Throughout, the evening was a lesson in how much can be achieved with modest orchestration, the ensemble comprising only violin, viola, cello, flute/piccolo, clarinet/bass clarinet, and piano. And an impressive calibre of player too: the eagle-eyed (or those glancing through their programme notes) might recognise the SCO's principal flute Alison Mitchell or violinist Alexander Janiczek, who's also ably directed the SCO on several of their discs for Linn, to name but two.
It's worth noting that there did seem to be some amplification going on, as the radio mic snaking back through Rohrer's hair showed (along with the transmitter box visible when she lifted up her coat). But it must have been very subtly done, perhaps for the benefit of those in the upper reaches of the auditorium, because where I was, eyes closed, I'd never have known. Certainly her voice sounded very clearly like it was coming from where she was and not some speakers in the rafters. [Edit - the Hebrides Ensemble inform me that this wasn't for amplification but rather to record the audio for the filming they were doing, which would explain why it didn't sound amplified. I hope we'll get to see the results.]

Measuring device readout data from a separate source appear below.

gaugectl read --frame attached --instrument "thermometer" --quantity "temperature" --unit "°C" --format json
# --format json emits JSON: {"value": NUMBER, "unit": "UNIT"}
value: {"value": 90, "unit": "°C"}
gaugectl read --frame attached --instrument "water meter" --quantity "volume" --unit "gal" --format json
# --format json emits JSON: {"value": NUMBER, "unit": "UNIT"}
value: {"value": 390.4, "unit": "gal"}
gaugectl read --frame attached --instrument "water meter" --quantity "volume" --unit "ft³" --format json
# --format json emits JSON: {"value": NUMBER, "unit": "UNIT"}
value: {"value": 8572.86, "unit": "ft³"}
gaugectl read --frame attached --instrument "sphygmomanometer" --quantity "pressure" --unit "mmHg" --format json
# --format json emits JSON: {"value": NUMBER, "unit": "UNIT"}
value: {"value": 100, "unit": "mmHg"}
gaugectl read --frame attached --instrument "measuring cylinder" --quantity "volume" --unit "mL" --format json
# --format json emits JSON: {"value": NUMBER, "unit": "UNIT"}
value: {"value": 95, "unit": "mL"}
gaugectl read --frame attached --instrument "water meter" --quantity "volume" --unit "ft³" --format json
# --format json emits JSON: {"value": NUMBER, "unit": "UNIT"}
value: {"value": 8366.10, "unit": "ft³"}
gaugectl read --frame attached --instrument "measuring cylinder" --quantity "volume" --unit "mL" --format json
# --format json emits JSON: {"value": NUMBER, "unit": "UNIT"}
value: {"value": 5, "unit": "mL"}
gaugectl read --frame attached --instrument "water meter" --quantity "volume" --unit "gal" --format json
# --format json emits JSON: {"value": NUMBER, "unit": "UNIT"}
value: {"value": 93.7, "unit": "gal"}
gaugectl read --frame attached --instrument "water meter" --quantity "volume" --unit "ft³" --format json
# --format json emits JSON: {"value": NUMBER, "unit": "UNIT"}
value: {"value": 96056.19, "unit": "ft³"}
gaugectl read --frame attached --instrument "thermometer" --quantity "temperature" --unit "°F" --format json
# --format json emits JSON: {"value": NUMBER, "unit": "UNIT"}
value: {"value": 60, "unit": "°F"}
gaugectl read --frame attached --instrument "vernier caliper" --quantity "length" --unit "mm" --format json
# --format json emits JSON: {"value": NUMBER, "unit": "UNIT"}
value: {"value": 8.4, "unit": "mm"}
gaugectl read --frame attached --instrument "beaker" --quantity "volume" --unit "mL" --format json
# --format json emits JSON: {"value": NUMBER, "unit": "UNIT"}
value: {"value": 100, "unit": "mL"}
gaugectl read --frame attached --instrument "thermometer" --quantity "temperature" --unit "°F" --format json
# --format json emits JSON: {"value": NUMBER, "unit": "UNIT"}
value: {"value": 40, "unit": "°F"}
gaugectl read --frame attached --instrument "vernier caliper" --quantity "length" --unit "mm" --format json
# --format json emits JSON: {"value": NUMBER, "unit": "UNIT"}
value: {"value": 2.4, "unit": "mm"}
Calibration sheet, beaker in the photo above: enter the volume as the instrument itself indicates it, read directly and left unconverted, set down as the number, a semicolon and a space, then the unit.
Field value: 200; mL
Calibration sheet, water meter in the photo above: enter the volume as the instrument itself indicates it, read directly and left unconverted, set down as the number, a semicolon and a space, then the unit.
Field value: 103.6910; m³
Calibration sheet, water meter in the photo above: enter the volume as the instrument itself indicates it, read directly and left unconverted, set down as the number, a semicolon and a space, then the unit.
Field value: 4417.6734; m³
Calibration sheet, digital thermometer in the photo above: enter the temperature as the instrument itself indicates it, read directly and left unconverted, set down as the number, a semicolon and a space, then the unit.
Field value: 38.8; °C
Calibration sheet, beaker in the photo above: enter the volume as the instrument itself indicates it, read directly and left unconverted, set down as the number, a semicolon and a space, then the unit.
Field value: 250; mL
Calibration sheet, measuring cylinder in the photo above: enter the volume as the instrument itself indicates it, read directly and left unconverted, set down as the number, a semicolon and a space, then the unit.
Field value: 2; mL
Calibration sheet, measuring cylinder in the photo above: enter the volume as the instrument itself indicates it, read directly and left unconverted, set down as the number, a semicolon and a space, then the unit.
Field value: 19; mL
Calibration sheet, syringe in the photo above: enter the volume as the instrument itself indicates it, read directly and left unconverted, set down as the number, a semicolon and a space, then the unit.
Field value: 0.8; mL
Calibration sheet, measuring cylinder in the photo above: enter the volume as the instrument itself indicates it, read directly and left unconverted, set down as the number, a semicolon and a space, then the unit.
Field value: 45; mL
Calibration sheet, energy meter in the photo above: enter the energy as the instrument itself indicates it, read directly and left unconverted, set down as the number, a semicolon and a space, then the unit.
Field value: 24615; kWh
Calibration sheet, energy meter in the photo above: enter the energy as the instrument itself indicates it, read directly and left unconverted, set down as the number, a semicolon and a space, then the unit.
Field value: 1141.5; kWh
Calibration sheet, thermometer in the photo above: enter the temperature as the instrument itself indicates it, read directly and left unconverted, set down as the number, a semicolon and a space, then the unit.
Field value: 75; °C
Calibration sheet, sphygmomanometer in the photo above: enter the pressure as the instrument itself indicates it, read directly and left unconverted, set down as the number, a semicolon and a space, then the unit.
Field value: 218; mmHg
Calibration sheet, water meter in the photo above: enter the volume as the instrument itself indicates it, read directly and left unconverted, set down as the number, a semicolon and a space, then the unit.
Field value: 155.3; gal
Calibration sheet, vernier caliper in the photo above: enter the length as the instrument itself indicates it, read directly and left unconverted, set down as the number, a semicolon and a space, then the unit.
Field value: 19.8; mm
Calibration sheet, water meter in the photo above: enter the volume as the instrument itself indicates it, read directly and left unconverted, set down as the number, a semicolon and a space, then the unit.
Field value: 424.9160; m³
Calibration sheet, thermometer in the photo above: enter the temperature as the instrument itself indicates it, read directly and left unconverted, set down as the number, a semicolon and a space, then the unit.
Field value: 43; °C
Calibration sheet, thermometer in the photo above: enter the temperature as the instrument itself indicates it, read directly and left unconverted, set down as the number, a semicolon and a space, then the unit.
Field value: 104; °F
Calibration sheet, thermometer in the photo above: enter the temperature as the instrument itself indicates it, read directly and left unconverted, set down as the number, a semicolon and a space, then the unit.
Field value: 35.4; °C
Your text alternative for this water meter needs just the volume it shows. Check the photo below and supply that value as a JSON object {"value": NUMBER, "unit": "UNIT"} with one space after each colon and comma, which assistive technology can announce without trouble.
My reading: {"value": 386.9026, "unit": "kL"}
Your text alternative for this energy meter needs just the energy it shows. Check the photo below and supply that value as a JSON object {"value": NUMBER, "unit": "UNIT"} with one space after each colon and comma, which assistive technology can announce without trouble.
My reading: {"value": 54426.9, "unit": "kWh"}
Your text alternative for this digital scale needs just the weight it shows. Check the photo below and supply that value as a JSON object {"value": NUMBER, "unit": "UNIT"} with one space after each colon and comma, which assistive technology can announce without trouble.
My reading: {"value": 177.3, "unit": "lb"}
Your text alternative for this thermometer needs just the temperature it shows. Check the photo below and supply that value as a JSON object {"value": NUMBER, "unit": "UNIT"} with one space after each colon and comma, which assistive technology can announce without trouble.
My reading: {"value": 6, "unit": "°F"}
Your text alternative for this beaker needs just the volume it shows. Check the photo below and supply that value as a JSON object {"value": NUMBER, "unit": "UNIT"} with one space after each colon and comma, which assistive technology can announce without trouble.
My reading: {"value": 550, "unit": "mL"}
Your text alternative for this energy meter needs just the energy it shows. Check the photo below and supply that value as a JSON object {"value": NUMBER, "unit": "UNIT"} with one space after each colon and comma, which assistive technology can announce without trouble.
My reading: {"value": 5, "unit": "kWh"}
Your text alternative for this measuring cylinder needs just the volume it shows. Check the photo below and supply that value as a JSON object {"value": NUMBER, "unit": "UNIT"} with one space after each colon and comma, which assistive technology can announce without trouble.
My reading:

It was also gratifying to see it sold out - the modern music audience in Edinburgh may not be sufficient to fill the Usher Hall, but it's certainly there. In summary, it may have been my first visit to the Hebrides Ensemble, but I can say with some certainty that it won't be my last.
(P.S. For anyone worried I was sitting there snapping away with my camera, I should assure you that the photos weren't taken by me and should thank the Hebrides Ensemble for providing them.)